It’s 1971 and Andrew Matheson, 18, leaves his job in the
mines, armed with a tatty suitcase, five LPs (Kinks, Shadows of Knight, Beatles
and two Stones), a black Vox Mark VI teardrop guitar and moves to London with a
head full of ideas and a template to create the perfect rock ‘n’ roll band
stuffed in his pocket.
Cut to 1975 and that band, the Hollywood Brats, have disintegrated,
their solitary album, Grown Up Wrong, sneaking out, belatedly, in, of all places, Norway, selling
a meagre 563 copies.
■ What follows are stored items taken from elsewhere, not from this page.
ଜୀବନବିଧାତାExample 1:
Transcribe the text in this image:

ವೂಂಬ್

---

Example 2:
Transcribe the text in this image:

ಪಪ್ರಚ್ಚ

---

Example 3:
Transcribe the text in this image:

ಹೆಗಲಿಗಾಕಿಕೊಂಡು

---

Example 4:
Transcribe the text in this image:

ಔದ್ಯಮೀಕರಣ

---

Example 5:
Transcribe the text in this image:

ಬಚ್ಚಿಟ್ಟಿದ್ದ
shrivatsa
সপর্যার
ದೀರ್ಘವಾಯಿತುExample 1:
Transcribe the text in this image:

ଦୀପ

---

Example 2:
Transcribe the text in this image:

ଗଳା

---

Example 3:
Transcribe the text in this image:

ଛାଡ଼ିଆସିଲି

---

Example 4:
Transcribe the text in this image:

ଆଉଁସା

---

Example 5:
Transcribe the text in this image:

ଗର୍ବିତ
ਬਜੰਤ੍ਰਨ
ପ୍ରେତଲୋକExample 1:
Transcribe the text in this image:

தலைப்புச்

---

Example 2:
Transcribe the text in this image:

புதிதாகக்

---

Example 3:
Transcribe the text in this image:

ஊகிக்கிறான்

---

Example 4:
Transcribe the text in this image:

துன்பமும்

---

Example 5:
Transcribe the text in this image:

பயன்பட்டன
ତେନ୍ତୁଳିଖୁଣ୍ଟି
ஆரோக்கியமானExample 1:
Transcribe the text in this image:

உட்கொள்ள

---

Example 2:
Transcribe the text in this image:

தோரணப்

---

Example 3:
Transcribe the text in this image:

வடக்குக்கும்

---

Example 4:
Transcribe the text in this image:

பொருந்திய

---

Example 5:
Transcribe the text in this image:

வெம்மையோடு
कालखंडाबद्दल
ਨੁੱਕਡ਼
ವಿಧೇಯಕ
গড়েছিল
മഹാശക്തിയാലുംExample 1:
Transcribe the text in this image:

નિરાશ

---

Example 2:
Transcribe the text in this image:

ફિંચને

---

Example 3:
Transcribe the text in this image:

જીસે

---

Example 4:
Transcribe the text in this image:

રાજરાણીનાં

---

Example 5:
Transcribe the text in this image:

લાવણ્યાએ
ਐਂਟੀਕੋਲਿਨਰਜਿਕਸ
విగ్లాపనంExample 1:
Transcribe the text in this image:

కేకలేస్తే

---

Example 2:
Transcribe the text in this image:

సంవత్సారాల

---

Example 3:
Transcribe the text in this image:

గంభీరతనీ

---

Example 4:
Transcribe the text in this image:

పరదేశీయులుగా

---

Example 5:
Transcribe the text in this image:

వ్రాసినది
It was an inglorious conclusion to a band that should’ve
been – and actually were, for the blink of eye – contenders.
What happened in between is told with style and panache
in Sick On You. Matheson’s creation, the
Brats, a mess of eyeliner and spray paint, strutted and preened their way
around London without a penny to their name but as that lost album, especially the
searing, slash and burn ‘Chez Maximes’ (“We don’t care
what you say…”) and the magnificent proto-punk single-that-never-was ‘Sick
On You’ testify, they had, way before the class of ’76, the razor sharp, adrenaline
fuelled tunes to back their ballsy attitude and they got to the Phil Spector girl group songbook before the Ramones; The Crystals' 'Then He Kissed Me' provocatively left without switching gender.
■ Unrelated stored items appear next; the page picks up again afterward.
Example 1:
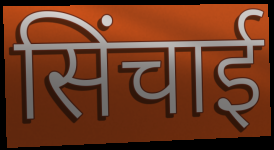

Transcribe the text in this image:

सिंचाई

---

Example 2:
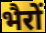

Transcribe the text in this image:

भैरों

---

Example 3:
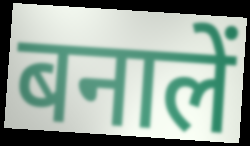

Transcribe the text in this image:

बनालें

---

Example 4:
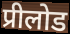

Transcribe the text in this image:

प्रीलोड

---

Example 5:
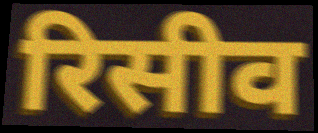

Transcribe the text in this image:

रिसीवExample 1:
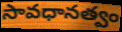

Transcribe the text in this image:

సావధానత్వం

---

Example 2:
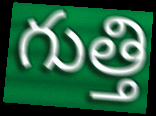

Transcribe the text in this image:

గుత్తి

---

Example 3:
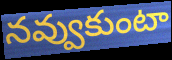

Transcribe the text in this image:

నవ్వుకుంటా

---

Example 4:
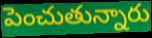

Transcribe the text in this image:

పెంచుతున్నారు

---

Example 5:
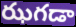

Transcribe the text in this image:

ఝగడా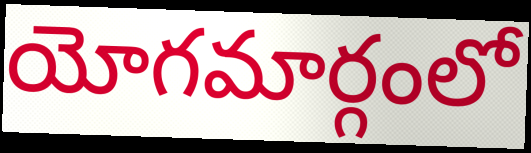
యోగమార్గంలో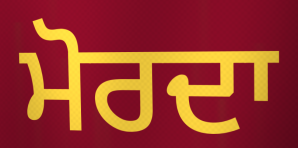
ਮੋਰਦਾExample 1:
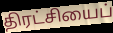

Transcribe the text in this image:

திரட்சியைப்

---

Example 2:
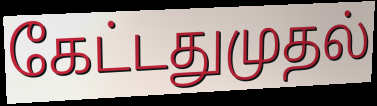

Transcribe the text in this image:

கேட்டதுமுதல்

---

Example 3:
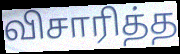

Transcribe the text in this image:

விசாரித்த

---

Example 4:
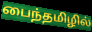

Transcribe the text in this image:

பைந்தமிழில்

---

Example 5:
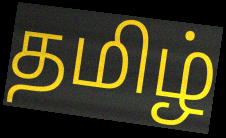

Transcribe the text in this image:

தமிழ்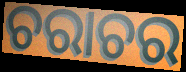
ଚରାଚର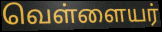
வெள்ளையர்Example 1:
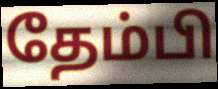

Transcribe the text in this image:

தேம்பி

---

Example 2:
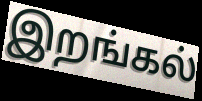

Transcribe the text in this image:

இறங்கல்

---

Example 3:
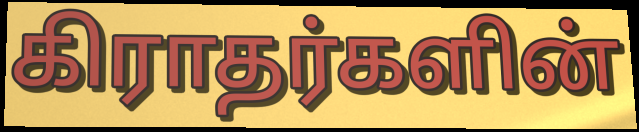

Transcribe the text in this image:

கிராதர்களின்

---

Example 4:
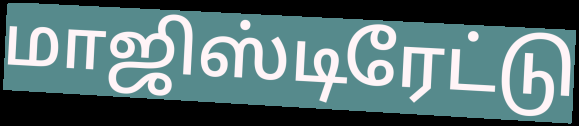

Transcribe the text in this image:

மாஜிஸ்டிரேட்டு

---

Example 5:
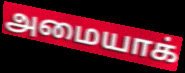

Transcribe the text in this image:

அமையாக்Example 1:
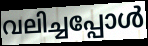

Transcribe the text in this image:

വലിച്ചപ്പോൾ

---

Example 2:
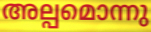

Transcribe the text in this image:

അല്പമൊന്നു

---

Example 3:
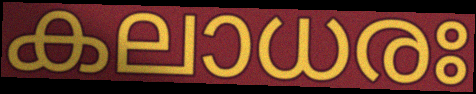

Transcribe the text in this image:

കലാധരഃ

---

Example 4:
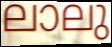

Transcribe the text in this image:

ലാലു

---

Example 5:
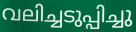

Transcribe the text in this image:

വലിച്ചടുപ്പിച്ചുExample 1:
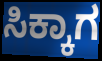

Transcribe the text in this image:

ಸಿಕ್ಕಾಗ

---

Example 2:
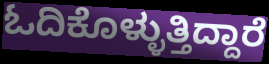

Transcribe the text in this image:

ಓದಿಕೊಳ್ಳುತ್ತಿದ್ದಾರೆ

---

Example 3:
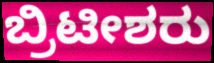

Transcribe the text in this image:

ಬ್ರಿಟೀಶರು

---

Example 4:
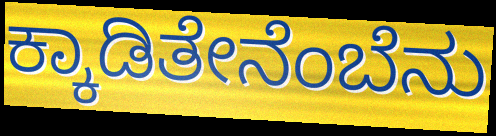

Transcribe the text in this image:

ಕ್ಕಾಡಿತೇನೆಂಬೆನು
Glamourous boys in women’s clothing sashaying around pubs
and clubs, indulging in petty crime, in dank early 70s Britain didn’t endear
them to many – a kicking was seldom far away - but Matheson’s mouthy prose
sparkles on every page, glitter sprinkled on the grime. One line in particular
encapsulates life as a Hollywood Brat, “Have you ever tried running for your
life in a top hat and clogs?”
Whether you’ve heard of his band or not, and the chances
are not, Andrew Matheson has written the best music memoir I’ve ever
read, it’s brilliantly told with an array of funny cameos from individuals as
diverse as Keith Moon, Freddie Mercury, Malcolm McLaren, Cliff Richard and the
Krays. He talks it the way he surely walked it, reducing the opposition to the role of boring dullards. Despite being tantalisingly
close to the edge of success – recording at Olympic studios, photos by Gered
Mankowitz, limos to film premieres - The Hollywood Brats never “made it” but
from the evidence now available they should at least be held in the same esteem
as the New York Dolls, who hit on the same idea almost simultaneously Stateside.
And in Andrew Matheson it’s impossible not to rue the fact rock ‘n’ roll missed
out on potentially one of its greatest, gobbiest frontmen.
Sick On You by
Andrew Matheson is published by Ebury Press, out now.